Martha Kimicki, president of the board of Spirits Alive, presented the non-profit’s Master Plan to a quorum of the city’s planning board at its workshop late yesterday afternoon at city hall. Kimicki is asking for the board’s recommendation to the city council that this Master Plan become part of the city’s overall Comprehensive Plan so that it will be preserved for future generations.
Portland Department of Public Services employee, Troy Moon who participated in the workshop as well, said that incorporating this document into the city’s overhall Comprehensive Plan will “guide the city’s maintenance and treatment of this open space. If we can get the plan adopted, then we can start chipping away at specifics in the plan. This is important for us. It defines how we will care for the property going forward,” he said. Spirits Alive was founded in 2007 to care and advocate for this 6.8 acre parcel through preservation and public education. It’s the oldest cemetery in Portland, dating back to Colonial Days. It’s bordered by Congress Street, Mountfort Street and Federal Street to its south in the East Bayside neighborhood.
Kimicki gave a powerpoint presentation to the board members in the city council chambers. She said the cemetery has undergone 344 years of benign neglect and that 50% of the original headstones remain. The plan cited vandalism in the cemetery and drug activity outside the Cemetery on Congress Street as major issues in is preservation. The plan suggests a zoning change to protect the cemetery from neighborhood and business noise in the area which will continue to deterioriate this historical site.

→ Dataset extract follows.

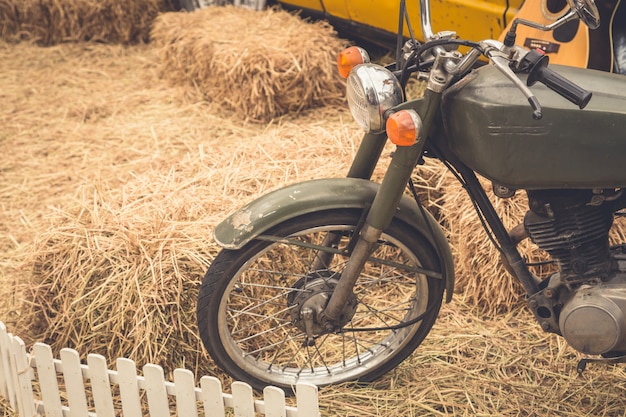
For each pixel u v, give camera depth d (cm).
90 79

Board member David Silk, pursued this idea suggesting staff review changing the zoning from ROS, recreation open space, to RPZ, reserve protection zone, which is applied to sensitive areas in Portland.
The Master Plan was prepared by: Michael Trinkley, Ph.D. and Debi Hacker of Chicora Foundation, Inc., Box 8664, Columbia, SC 29202 803-787-6910 www.chicora.org
That zoning review will be available at the Planning Board’s next meeting on Tuesday, March 27th, when there will be an opportunity for public comment before going on to the City Council for approval.